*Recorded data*

-=-=-

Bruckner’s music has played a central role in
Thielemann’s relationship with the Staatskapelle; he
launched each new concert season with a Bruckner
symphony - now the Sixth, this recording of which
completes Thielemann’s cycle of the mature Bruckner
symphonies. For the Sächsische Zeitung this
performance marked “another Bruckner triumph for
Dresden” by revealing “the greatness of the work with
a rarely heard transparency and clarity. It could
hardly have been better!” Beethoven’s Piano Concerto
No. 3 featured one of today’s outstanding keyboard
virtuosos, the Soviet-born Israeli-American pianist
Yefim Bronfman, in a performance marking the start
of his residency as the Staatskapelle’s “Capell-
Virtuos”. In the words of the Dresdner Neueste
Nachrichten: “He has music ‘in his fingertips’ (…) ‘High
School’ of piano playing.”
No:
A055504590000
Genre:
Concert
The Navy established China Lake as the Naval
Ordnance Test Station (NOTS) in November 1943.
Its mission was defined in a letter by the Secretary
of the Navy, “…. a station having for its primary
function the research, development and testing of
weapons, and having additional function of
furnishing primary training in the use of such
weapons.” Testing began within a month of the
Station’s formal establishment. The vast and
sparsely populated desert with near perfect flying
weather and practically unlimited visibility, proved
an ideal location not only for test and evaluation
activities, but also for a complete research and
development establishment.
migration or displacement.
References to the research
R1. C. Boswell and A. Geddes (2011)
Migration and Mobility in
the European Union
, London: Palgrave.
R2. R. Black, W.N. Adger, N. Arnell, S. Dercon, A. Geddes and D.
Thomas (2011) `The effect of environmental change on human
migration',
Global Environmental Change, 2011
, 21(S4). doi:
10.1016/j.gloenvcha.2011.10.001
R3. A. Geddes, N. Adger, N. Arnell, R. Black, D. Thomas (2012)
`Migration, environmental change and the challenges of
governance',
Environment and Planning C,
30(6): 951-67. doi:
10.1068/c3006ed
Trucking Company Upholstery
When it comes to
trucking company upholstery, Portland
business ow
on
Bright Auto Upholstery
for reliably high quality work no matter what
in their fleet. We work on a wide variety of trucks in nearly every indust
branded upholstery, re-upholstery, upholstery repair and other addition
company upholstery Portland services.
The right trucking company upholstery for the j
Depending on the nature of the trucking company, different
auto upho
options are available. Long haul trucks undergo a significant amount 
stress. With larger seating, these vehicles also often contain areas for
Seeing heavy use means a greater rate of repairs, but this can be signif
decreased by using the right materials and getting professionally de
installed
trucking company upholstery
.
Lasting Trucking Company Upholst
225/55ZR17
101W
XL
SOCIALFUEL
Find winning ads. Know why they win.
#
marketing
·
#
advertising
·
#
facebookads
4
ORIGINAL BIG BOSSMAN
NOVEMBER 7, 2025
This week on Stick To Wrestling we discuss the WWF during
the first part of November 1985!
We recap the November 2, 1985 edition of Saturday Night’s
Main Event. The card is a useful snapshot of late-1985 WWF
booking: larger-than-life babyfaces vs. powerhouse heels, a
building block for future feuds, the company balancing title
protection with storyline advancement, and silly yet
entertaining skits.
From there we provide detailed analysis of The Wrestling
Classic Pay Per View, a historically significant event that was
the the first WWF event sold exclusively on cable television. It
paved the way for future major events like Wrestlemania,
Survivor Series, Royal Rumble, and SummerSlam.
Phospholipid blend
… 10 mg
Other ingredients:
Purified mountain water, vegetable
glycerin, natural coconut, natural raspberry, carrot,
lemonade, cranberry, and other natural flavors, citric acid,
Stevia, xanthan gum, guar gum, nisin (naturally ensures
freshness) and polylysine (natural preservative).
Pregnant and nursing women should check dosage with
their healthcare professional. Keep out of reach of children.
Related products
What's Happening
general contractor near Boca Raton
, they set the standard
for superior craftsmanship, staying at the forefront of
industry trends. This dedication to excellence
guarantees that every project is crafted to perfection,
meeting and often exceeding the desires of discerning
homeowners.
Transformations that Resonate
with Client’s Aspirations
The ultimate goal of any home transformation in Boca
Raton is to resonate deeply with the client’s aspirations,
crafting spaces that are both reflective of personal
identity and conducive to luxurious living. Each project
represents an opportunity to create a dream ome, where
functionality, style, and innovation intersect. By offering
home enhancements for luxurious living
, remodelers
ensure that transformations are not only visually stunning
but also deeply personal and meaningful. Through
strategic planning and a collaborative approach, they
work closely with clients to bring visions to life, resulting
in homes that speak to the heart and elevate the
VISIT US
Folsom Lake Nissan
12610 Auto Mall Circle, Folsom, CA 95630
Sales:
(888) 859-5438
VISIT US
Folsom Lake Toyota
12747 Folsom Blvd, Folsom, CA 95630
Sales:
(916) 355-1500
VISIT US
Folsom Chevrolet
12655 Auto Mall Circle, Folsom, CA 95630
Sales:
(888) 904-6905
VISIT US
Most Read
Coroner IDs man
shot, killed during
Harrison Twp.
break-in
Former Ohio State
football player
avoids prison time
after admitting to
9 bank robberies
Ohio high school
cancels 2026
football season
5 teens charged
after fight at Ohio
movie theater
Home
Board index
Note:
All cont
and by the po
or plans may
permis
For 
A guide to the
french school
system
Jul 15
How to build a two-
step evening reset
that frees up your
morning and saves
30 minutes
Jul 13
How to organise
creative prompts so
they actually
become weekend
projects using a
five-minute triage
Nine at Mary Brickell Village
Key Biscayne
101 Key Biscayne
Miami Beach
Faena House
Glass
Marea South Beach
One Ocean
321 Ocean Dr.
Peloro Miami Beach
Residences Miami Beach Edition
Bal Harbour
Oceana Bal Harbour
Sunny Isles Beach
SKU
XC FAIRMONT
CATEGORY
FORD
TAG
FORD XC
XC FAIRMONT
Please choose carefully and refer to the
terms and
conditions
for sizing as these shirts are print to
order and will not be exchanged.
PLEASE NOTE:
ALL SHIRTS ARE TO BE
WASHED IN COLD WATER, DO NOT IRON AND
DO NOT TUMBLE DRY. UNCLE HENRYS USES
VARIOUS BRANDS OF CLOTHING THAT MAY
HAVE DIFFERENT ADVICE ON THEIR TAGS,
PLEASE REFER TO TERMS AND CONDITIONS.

-=-=-

*JOB*
Repeat every line of the records above exactly.

*RESULT FOR THIS TASK*
Bruckner’s music has played a central role in
Thielemann’s relationship with the Staatskapelle; he
launched each new concert season with a Bruckner
symphony - now the Sixth, this recording of which
completes Thielemann’s cycle of the mature Bruckner
symphonies. For the Sächsische Zeitung this
performance marked “another Bruckner triumph for
Dresden” by revealing “the greatness of the work with
a rarely heard transparency and clarity. It could
hardly have been better!” Beethoven’s Piano Concerto
No. 3 featured one of today’s outstanding keyboard
virtuosos, the Soviet-born Israeli-American pianist
Yefim Bronfman, in a performance marking the start
of his residency as the Staatskapelle’s “Capell-
Virtuos”. In the words of the Dresdner Neueste
Nachrichten: “He has music ‘in his fingertips’ (…) ‘High
School’ of piano playing.”
No:
A055504590000
Genre:
Concert
The Navy established China Lake as the Naval
Ordnance Test Station (NOTS) in November 1943.
Its mission was defined in a letter by the Secretary
of the Navy, “…. a station having for its primary
function the research, development and testing of
weapons, and having additional function of
furnishing primary training in the use of such
weapons.” Testing began within a month of the
Station’s formal establishment. The vast and
sparsely populated desert with near perfect flying
weather and practically unlimited visibility, proved
an ideal location not only for test and evaluation
activities, but also for a complete research and
development establishment.
migration or displacement.
References to the research
R1. C. Boswell and A. Geddes (2011)
Migration and Mobility in
the European Union
, London: Palgrave.
R2. R. Black, W.N. Adger, N. Arnell, S. Dercon, A. Geddes and D.
Thomas (2011) `The effect of environmental change on human
migration',
Global Environmental Change, 2011
, 21(S4). doi:
10.1016/j.gloenvcha.2011.10.001
R3. A. Geddes, N. Adger, N. Arnell, R. Black, D. Thomas (2012)
`Migration, environmental change and the challenges of
governance',
Environment and Planning C,
30(6): 951-67. doi:
10.1068/c3006ed
Trucking Company Upholstery
When it comes to
trucking company upholstery, Portland
business ow
on
Bright Auto Upholstery
for reliably high quality work no matter what
in their fleet. We work on a wide variety of trucks in nearly every indust
branded upholstery, re-upholstery, upholstery repair and other addition
company upholstery Portland services.
The right trucking company upholstery for the j
Depending on the nature of the trucking company, different
auto upho
options are available. Long haul trucks undergo a significant amount 
stress. With larger seating, these vehicles also often contain areas for
Seeing heavy use means a greater rate of repairs, but this can be signif
decreased by using the right materials and getting professionally de
installed
trucking company upholstery
.
Lasting Trucking Company Upholst
225/55ZR17
101W
XL
SOCIALFUEL
Find winning ads. Know why they win.
#
marketing
·
#
advertising
·
#
facebookads
4
ORIGINAL BIG BOSSMAN
NOVEMBER 7, 2025
This week on Stick To Wrestling we discuss the WWF during
the first part of November 1985!
We recap the November 2, 1985 edition of Saturday Night’s
Main Event. The card is a useful snapshot of late-1985 WWF
booking: larger-than-life babyfaces vs. powerhouse heels, a
building block for future feuds, the company balancing title
protection with storyline advancement, and silly yet
entertaining skits.
From there we provide detailed analysis of The Wrestling
Classic Pay Per View, a historically significant event that was
the the first WWF event sold exclusively on cable television. It
paved the way for future major events like Wrestlemania,
Survivor Series, Royal Rumble, and SummerSlam.
Phospholipid blend
… 10 mg
Other ingredients:
Purified mountain water, vegetable
glycerin, natural coconut, natural raspberry, carrot,
lemonade, cranberry, and other natural flavors, citric acid,
Stevia, xanthan gum, guar gum, nisin (naturally ensures
freshness) and polylysine (natural preservative).
Pregnant and nursing women should check dosage with
their healthcare professional. Keep out of reach of children.
Related products
What's Happening
general contractor near Boca Raton
, they set the standard
for superior craftsmanship, staying at the forefront of
industry trends. This dedication to excellence
guarantees that every project is crafted to perfection,
meeting and often exceeding the desires of discerning
homeowners.
Transformations that Resonate
with Client’s Aspirations
The ultimate goal of any home transformation in Boca
Raton is to resonate deeply with the client’s aspirations,
crafting spaces that are both reflective of personal
identity and conducive to luxurious living. Each project
represents an opportunity to create a dream ome, where
functionality, style, and innovation intersect. By offering
home enhancements for luxurious living
, remodelers
ensure that transformations are not only visually stunning
but also deeply personal and meaningful. Through
strategic planning and a collaborative approach, they
work closely with clients to bring visions to life, resulting
in homes that speak to the heart and elevate the
VISIT US
Folsom Lake Nissan
12610 Auto Mall Circle, Folsom, CA 95630
Sales:
(888) 859-5438
VISIT US
Folsom Lake Toyota
12747 Folsom Blvd, Folsom, CA 95630
Sales:
(916) 355-1500
VISIT US
Folsom Chevrolet
12655 Auto Mall Circle, Folsom, CA 95630
Sales:
(888) 904-6905
VISIT US
Most Read
Coroner IDs man
shot, killed during
Harrison Twp.
break-in
Former Ohio State
football player
avoids prison time
after admitting to
9 bank robberies
Ohio high school
cancels 2026
football season
5 teens charged
after fight at Ohio
movie theater
Home
Board index
Note:
All cont
and by the po
or plans may
permis
For 
A guide to the
french school
system
Jul 15
How to build a two-
step evening reset
that frees up your
morning and saves
30 minutes
Jul 13
How to organise
creative prompts so
they actually
become weekend
projects using a
five-minute triage
Nine at Mary Brickell Village
Key Biscayne
101 Key Biscayne
Miami Beach
Faena House
Glass
Marea South Beach
One Ocean
321 Ocean Dr.
Peloro Miami Beach
Residences Miami Beach Edition
Bal Harbour
Oceana Bal Harbour
Sunny Isles Beach
SKU
XC FAIRMONT
CATEGORY
FORD
TAG
FORD XC
XC FAIRMONT
Please choose carefully and refer to the
terms and
conditions
for sizing as these shirts are print to
order and will not be exchanged.
PLEASE NOTE:
ALL SHIRTS ARE TO BE
WASHED IN COLD WATER, DO NOT IRON AND
DO NOT TUMBLE DRY. UNCLE HENRYS USES
VARIOUS BRANDS OF CLOTHING THAT MAY
HAVE DIFFERENT ADVICE ON THEIR TAGS,
PLEASE REFER TO TERMS AND CONDITIONS.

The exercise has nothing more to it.